Research News

Latest Simpson twist shows interest remains for this case

By RACHEL STERN

Published March 8, 2016

“This story is not at all about the facts. The appeal is independent from facts. What we have now is an enduring mystery.”
David Schmid, associate professor
Department of English

The latest development in the O.J. Simpson case — a knife was reportedly found on the grounds of his former home — is really not much of a development at all, says David Schmid, UB associate professor of English.

“This is really, really sketchy and there is not much of a story here,” says Schmid, who studies culture and is the editor of the 2015 book “Violence in American Popular Culture.” “We don’t know if any parts are true and at the moment, there is no evidence this knife has any connection whatsoever to the murder. Just the smallest possibility is enough for this to be all over the media.

“It’s getting so much attention and so much coverage because this is the perfect storm and has all the elements that make it an appealing story for the public.”

One of those elements is the fact that the new FX mini-series “The People v. O.J. Simpson” has heightened people’s interest in the case as of late, says Schmid. The knife news comes at a time when people who may not have even been alive during the trial are watching it unfold on television, he says.

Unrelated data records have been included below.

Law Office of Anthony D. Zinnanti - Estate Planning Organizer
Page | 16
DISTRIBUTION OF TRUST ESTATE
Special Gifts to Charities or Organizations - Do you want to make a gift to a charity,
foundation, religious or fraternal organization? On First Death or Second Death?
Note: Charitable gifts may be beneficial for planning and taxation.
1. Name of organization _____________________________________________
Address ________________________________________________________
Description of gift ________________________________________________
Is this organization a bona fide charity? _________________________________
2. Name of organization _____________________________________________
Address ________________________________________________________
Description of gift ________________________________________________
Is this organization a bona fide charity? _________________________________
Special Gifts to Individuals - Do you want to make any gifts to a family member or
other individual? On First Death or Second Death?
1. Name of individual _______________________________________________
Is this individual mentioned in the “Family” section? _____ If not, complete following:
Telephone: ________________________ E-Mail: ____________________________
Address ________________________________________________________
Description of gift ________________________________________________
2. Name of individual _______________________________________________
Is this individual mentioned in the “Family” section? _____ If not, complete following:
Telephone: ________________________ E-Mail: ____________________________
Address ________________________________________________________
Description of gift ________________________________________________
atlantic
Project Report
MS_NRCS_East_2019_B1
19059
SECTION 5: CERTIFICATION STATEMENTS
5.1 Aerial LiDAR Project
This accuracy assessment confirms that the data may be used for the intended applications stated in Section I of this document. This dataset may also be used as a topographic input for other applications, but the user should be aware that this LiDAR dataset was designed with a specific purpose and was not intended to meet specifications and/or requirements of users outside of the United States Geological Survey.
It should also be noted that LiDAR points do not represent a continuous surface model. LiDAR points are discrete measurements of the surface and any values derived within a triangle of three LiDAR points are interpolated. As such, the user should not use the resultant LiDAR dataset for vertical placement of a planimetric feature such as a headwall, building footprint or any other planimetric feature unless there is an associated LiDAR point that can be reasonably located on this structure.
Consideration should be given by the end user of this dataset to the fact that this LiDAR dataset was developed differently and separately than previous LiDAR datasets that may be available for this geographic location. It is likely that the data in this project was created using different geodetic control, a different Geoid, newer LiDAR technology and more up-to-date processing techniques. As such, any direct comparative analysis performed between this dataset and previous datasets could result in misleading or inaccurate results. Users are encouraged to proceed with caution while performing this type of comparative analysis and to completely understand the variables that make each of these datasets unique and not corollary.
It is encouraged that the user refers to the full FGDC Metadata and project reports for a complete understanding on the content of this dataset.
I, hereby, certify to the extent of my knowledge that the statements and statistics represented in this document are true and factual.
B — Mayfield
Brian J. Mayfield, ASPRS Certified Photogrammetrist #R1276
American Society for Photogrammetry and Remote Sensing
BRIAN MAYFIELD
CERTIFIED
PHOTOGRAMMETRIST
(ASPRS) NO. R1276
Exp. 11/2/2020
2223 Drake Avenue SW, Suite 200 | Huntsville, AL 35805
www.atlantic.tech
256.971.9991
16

Another key element that has led to so much interest in this latest finding — no matter how little detail or how little impact it will have — is the criticism of the Los Angeles Police Department, Schmid says. It doesn’t matter that Simpson cannot be tried again under double jeopardy, he says: The L.A.P.D. was criticized back in the 1990s and this brings more heat as to how the department may have handled evidence.

“A guy holding onto a knife, even if this knife has nothing to do with anything, will ring a bell for a lot of people that sounds like more corruption, more cover-ups, and that is another reason why this is getting so much play,” he says. “Our culture is more receptive than ever to stories that imply police wrongdoing or corruption, so this latest development appeals to not only people who remember the original trial, but also to people who have a strong sense that something is pervasively wrong in the criminal justice system.”

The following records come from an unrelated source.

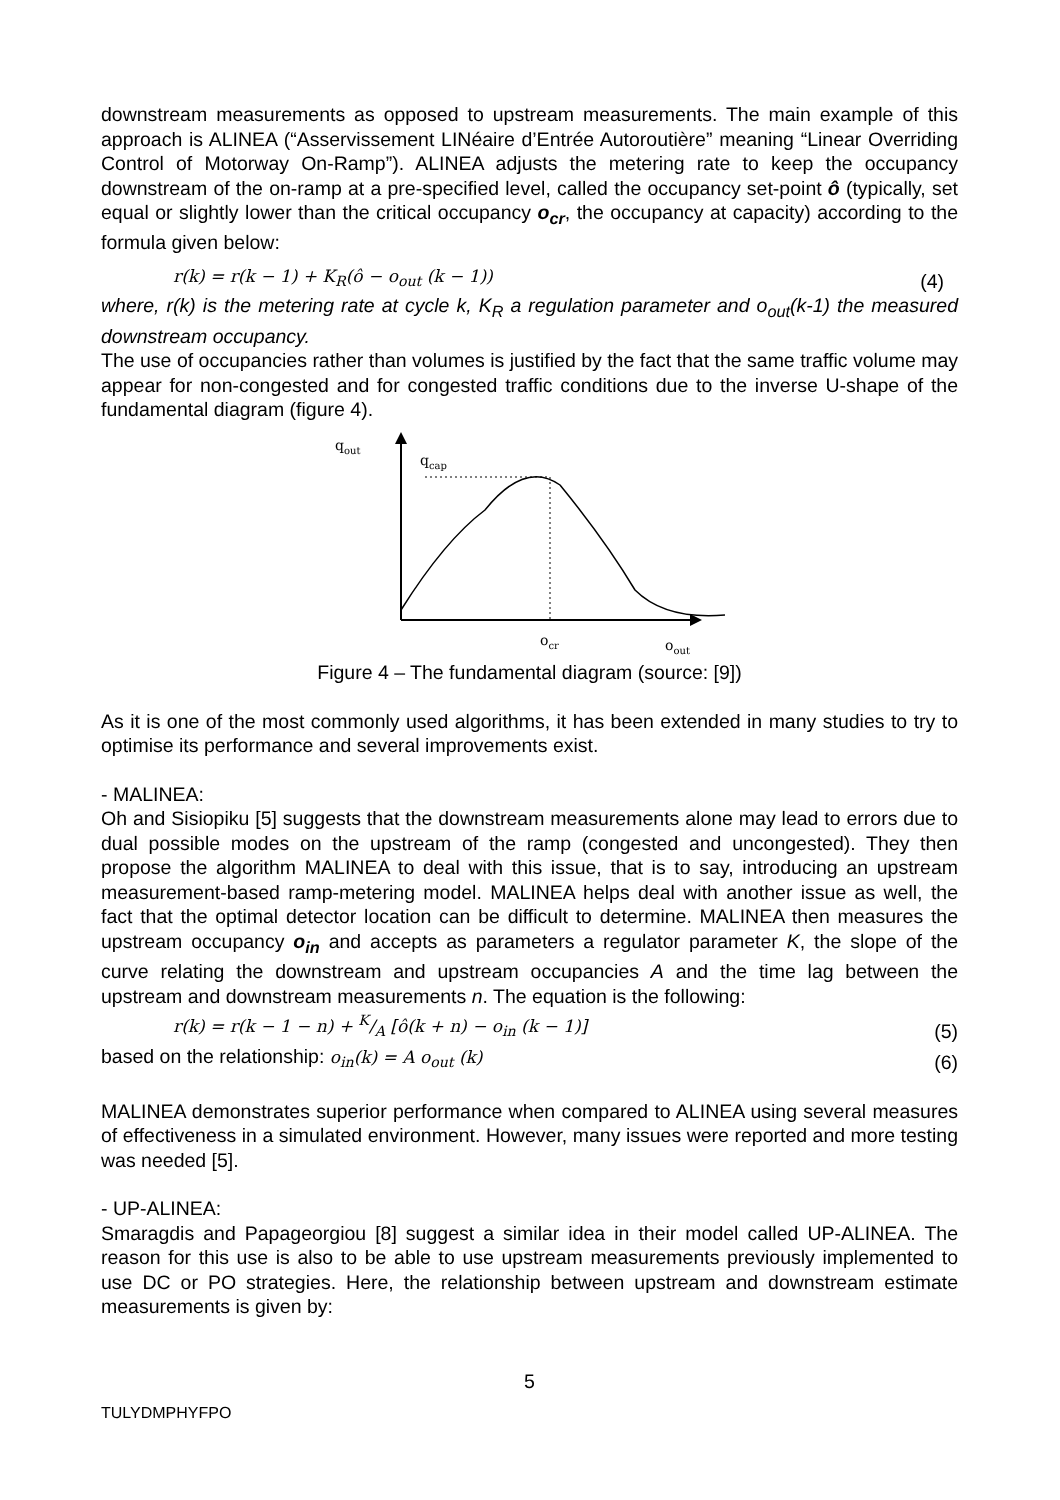downstream measurements as opposed to upstream measurements. The main example of this approach is ALINEA (“Asservissement LINéaire d’Entrée Autoroutière” meaning “Linear Overriding Control of Motorway On-Ramp”). ALINEA adjusts the metering rate to keep the occupancy downstream of the on-ramp at a pre-specified level, called the occupancy set-point ô (typically, set equal or slightly lower than the critical occupancy o<sub>cr</sub>, the occupancy at capacity) according to the formula given below:
r(k) = r(k − 1) + K<sub>R</sub>(ô − o<sub>out</sub> (k − 1)) (4)
where, r(k) is the metering rate at cycle k, K<sub>R</sub> a regulation parameter and o<sub>out</sub>(k-1) the measured downstream occupancy.
The use of occupancies rather than volumes is justified by the fact that the same traffic volume may appear for non-congested and for congested traffic conditions due to the inverse U-shape of the fundamental diagram (figure 4).
qout
qcap
ocr
oout
Figure 4 – The fundamental diagram (source: [9])
As it is one of the most commonly used algorithms, it has been extended in many studies to try to optimise its performance and several improvements exist.
- MALINEA:
Oh and Sisiopiku [5] suggests that the downstream measurements alone may lead to errors due to dual possible modes on the upstream of the ramp (congested and uncongested). They then propose the algorithm MALINEA to deal with this issue, that is to say, introducing an upstream measurement-based ramp-metering model. MALINEA helps deal with another issue as well, the fact that the optimal detector location can be difficult to determine. MALINEA then measures the upstream occupancy o<sub>in</sub> and accepts as parameters a regulator parameter K, the slope of the curve relating the downstream and upstream occupancies A and the time lag between the upstream and downstream measurements n. The equation is the following:
r(k) = r(k − 1 − n) + K/A [ô(k + n) − o<sub>in</sub> (k − 1)] (5)
based on the relationship: o<sub>in</sub>(k) = A o<sub>out</sub> (k) (6)
MALINEA demonstrates superior performance when compared to ALINEA using several measures of effectiveness in a simulated environment. However, many issues were reported and more testing was needed [5].
- UP-ALINEA:
Smaragdis and Papageorgiou [8] suggest a similar idea in their model called UP-ALINEA. The reason for this use is also to be able to use upstream measurements previously implemented to use DC or PO strategies. Here, the relationship between upstream and downstream estimate measurements is given by:
5
TULYDMPHYFPO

While police officials say the knife is being tested for DNA evidence, Schmid says there is really not much content here. And the lack of detail makes this story that much more compelling, he says.

People are addicted to conspiracy theories and part of the appeal is filling in the blanks with their own hunches, he says.

“This story is not at all about the facts,” he says. “The appeal is independent from facts. What we have now is an enduring mystery and that allows stories like this to pop up, and if you take that away, it becomes less enthralling for people.”